**Task instructions:**
• 1. In the Senate session report, how many walkouts took place on the opening day of the new session?
• 2. Rewrite the passage of the Senate session report starting with "The house unanimously" and going on through "only on Balochistan.", using "home" instead of "shelter".

**Text for analysis:**
──────────────────────────────

The senate in session – File photo by APP
The senate in session – File photo by APP

ISLAMABAD: On the opening day of its new session, the Senate on Monday saw four walkouts on different issues and unanimity on three resolutions.

At the outset, the Senators belonging to the Jamiat Ulema-i-Islam-F and the Balochistan National Party-A staged separate walkouts to register their protest over promulgation of governor’s rule in Balochistan.

Later, Senators from Fata condemned the killing of 18 people, including women and children, allegedly during an operation by security forces in Bara.

Then came another walkout -- this time by the opposition PML-N members to express solidarity with the Senators representing minority communities who protested over satirical remarks made by Interior Minister Rehman Malik. He had compared Dr Tahirul Qadri to the Pope in a press conference during the doctor’s long march last week.

The house unanimously passed a resolution which asked the government to recommend the name of Bashir Ahmad Bilour, slain leader of ANP, for Nobel Price for Peace.

The other two resolutions called for performance-based financial audit of power distribution companies and establishment of a shelter for orphans and children of unknown parentage in Islamabad.

Governor’s rule

Speaking on a point of order, JUI-F Senator Mohammad Khan Sheerani said the entire country had been facing terrorism but governor’s rule had been imposed only on Balochistan.

──────────────────────────────

**Records provided:**
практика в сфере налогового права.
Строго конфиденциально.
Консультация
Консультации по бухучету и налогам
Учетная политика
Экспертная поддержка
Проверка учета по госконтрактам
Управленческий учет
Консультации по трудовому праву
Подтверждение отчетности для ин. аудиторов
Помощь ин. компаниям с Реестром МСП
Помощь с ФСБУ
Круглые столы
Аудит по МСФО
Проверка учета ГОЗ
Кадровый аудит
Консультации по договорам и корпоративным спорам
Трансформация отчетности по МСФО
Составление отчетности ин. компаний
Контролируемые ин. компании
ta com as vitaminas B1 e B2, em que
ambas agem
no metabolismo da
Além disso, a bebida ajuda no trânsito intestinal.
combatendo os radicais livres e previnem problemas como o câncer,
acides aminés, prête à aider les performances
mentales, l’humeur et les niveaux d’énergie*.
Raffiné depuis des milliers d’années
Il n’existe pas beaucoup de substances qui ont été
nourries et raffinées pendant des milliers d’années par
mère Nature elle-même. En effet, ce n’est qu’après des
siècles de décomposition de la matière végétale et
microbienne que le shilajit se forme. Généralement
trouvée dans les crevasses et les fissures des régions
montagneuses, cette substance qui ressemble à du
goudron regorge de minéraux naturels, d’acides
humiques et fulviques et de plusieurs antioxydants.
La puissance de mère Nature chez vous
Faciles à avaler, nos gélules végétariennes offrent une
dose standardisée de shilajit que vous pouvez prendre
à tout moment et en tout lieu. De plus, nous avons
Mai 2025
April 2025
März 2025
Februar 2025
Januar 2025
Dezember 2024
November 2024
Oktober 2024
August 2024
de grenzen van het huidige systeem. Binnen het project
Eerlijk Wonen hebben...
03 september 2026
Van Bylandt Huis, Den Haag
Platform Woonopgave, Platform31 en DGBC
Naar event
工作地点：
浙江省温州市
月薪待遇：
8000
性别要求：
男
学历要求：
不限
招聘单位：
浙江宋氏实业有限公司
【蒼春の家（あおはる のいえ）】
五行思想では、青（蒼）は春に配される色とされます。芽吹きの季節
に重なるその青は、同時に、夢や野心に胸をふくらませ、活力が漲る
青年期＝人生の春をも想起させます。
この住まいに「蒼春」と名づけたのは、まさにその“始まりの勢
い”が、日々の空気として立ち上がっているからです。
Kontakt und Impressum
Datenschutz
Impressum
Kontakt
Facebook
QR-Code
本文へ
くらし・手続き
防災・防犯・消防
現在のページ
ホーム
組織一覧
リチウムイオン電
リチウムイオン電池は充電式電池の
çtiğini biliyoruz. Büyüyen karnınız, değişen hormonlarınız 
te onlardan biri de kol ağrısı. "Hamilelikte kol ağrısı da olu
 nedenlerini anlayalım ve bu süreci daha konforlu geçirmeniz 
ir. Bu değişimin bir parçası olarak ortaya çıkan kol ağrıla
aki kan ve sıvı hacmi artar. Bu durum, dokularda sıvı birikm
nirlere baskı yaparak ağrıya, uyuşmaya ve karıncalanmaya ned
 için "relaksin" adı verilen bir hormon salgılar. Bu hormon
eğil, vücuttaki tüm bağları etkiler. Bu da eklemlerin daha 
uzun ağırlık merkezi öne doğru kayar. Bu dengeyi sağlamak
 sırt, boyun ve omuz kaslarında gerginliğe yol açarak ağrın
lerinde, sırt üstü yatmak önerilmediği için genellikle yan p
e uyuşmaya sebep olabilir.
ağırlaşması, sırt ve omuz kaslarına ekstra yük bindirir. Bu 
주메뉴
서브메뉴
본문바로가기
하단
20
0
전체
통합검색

──────────────────────────────

**Responses to the exercise:**
• 1. Four walkouts took place.

• 2.
The house unanimously passed a resolution which asked the government to recommend the name of Bashir Ahmad Bilour, slain leader of ANP, for Nobel Price for Peace.

The other two resolutions called for performance-based financial audit of power distribution companies and establishment of a home for orphans and children of unknown parentage in Islamabad.

Governor’s rule

Speaking on a point of order, JUI-F Senator Mohammad Khan Sheerani said the entire country had been facing terrorism but governor’s rule had been imposed only on Balochistan.